Task prompt: Count the lines in the listing below that contain the word "Cauliflower", with case counting, and reply with only that number.

Raw data:
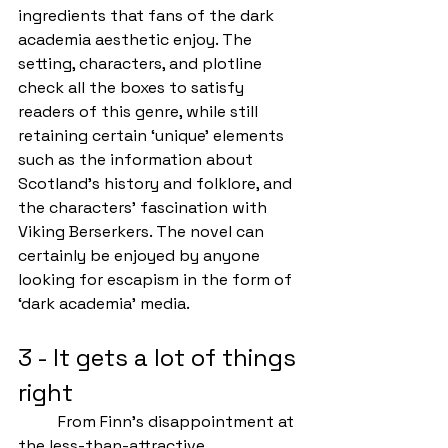
ingredients that fans of the dark 
academia aesthetic enjoy. The 
setting, characters, and plotline 
check all the boxes to satisfy 
readers of this genre, while still 
retaining certain ‘unique’ elements 
such as the information about 
Scotland’s history and folklore, and 
the characters’ fascination with 
Viking Berserkers. The novel can 
certainly be enjoyed by anyone 
looking for escapism in the form of 
‘dark academia’ media.
3 - It gets a lot of things 
right
	From Finn’s disappointment at 
the less-than-attractive 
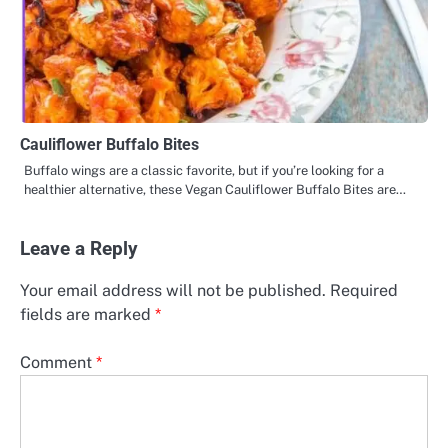
Cauliflower Buffalo Bites
Buffalo wings are a classic favorite, but if you’re looking for a
healthier alternative, these Vegan Cauliflower Buffalo Bites are…
Leave a Reply
Your email address will not be published.
Required
fields are marked
*
Comment
*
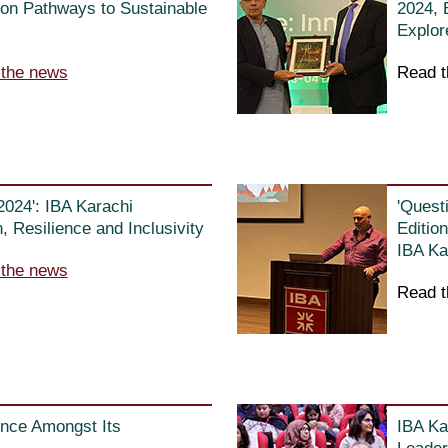
on Pathways to Sustainable
2024, 
Explor
 the news
Read t
2024': IBA Karachi
'Quest
 Resilience and Inclusivity
Editio
IBA Ka
 the news
Read t
nce Amongst Its
IBA Ka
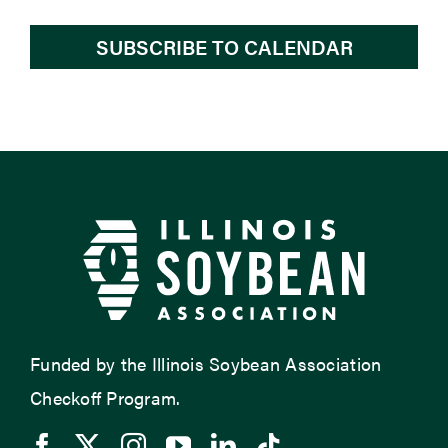
SUBSCRIBE TO CALENDAR
Funded by the Illinois Soybean Association
Checkoff Program.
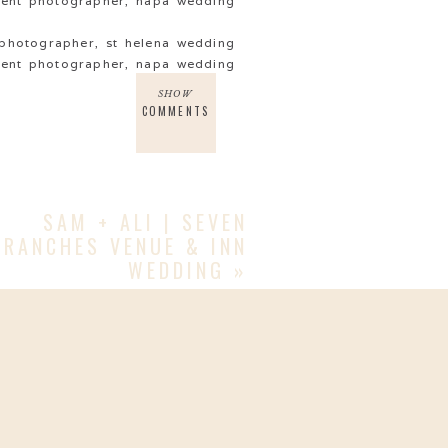
SHOW
COMMENTS
SAM + ALI | SEVEN
BRANCHES VENUE & INN
WEDDING
»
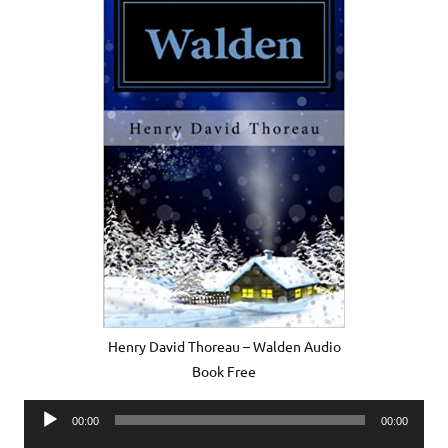
Henry David Thoreau – Walden Audio
Book Free
Audio
00:00
00:00
Player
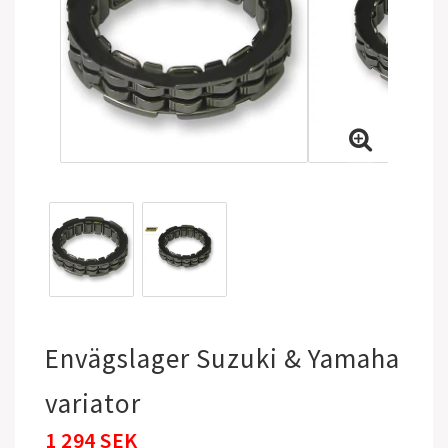
Envägslager Suzuki & Yamaha
variator
1 294 SEK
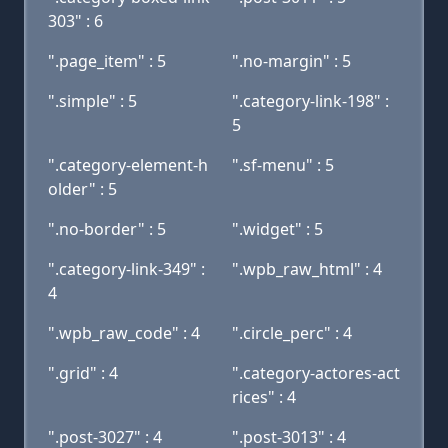
303" : 6
".page_item" : 5
".no-margin" : 5
".simple" : 5
".category-link-198" :
5
".category-element-h
".sf-menu" : 5
older" : 5
".no-border" : 5
".widget" : 5
".category-link-349" :
".wpb_raw_html" : 4
4
".wpb_raw_code" : 4
".circle_perc" : 4
".grid" : 4
".category-actores-act
rices" : 4
".post-3027" : 4
".post-3013" : 4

Final answer: 2